Sermaye gün geçmiyor ki, kâr uğruna doğal kaynaklara saldırmasın, insanları yerinden etmesin ya da yüzlerce yıl sürecek kirlenmeye sebep olmasın. Binlerce yıllık tarihiyle Anadolu, bir avuç insanla beraber malesef yaşama savaşı veriyor.

Anadolu’yu yaşatmak ve doğanın talan edilmesini engellemek için nisan ayında başlayan Büyük Anadolu Yürüyüşü ile, Türkiye’nin dört bir yanında yüzlerce insan Ankara‘da bir araya geldi. Ardından polis engeliyle karşılaşan göstericiler, zorla Ankara dışına çıkartıldı. Yaklaşık bir aydır, Ankara dışında çadır kurarak direnişlerini sürdüren yüzlerce insan en temel ihtiyaçlarından bile mahrum bırakılıyor.

Aynı, Hopa’da öldürülen Metin Hoca’yı olduğu gibi, HES’lere karşı direnişi de görmezden gelen AKP iktidarı, nükleer enerjiyi seçimler süresince koz olarak kullandı. Daha yeni, İtalyan halkı referadumla nükleer enerjiye hayır derken, birçok Avrupa ülkesi nükleer santrallerini kapatmaya çalışırken, AKP iktidarı gizli antlaşmalarla nükleer santrallerin kurulması için çalışmalarına devam ediyor. Utanmadan kapatılacağı tarihi bile şimdiden verebiliyor ve nükleer bir kazayı tüp gaz tehlikesiyle karşılaştırabiliyor.
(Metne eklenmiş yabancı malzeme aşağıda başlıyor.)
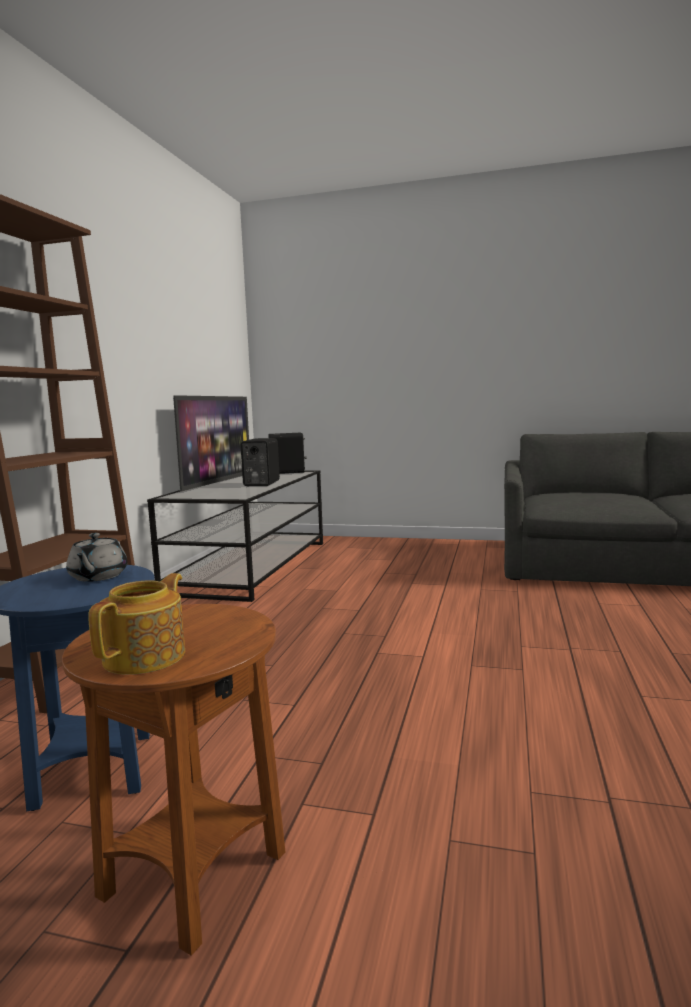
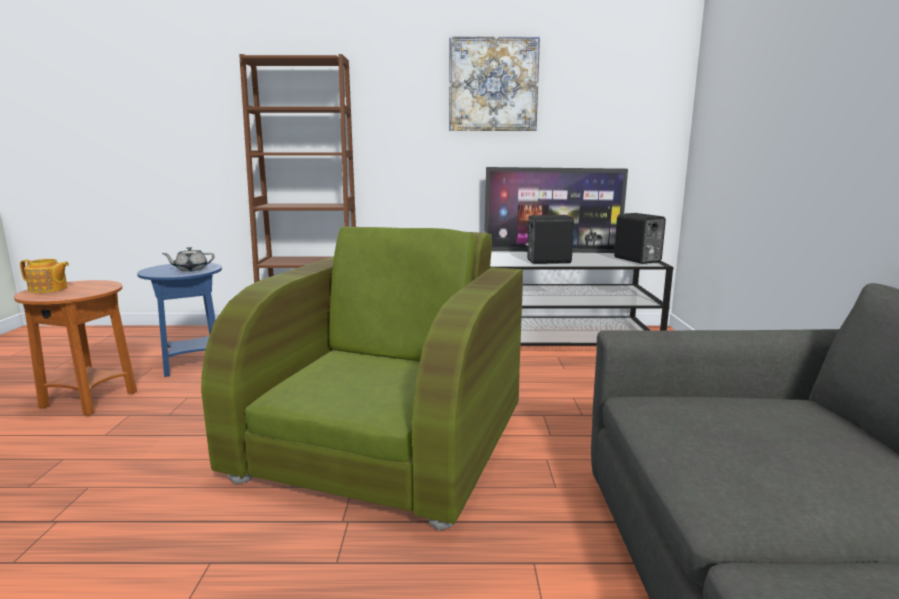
camera: 75 degrees right, 5 degrees up
(155, 304) = (493, 85): none -> picture
(448, 632) = (387, 444): none -> green armchair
Bugünlerde ise başka bir felaket, göz göre göre Kütahya‘da gerçekleşmekte. Gümüş madenine ait siyanür havuzlarında gerçekleşen çöküntülerin ardından, sızan siyanür doğaya ciddi zarar vermekte. Yağmurların siyanürlü çökeltiyi daha da yaymasından korkan uzmanlara karşılık Kütahya valisi “yağmur Allah’ın bileceği iş” telkininde bulunarak kendini ve çevresindekileri ciddi bir sorundan kurtardı! Bu kazanın meydana gelmesindeki temel sebep ise özelleştirilen madenin, atık sorununu göz ardı ederek kapasitesinden fazla üretim yapması. Bu dönemde temel talebimiz suyun, madenlerin ve enerji santrallerinin kamulaştırılması ve enerji çalışma grupları oluşturularak, enerji politikalarının saptanması.

Yorumlar kapalıdır.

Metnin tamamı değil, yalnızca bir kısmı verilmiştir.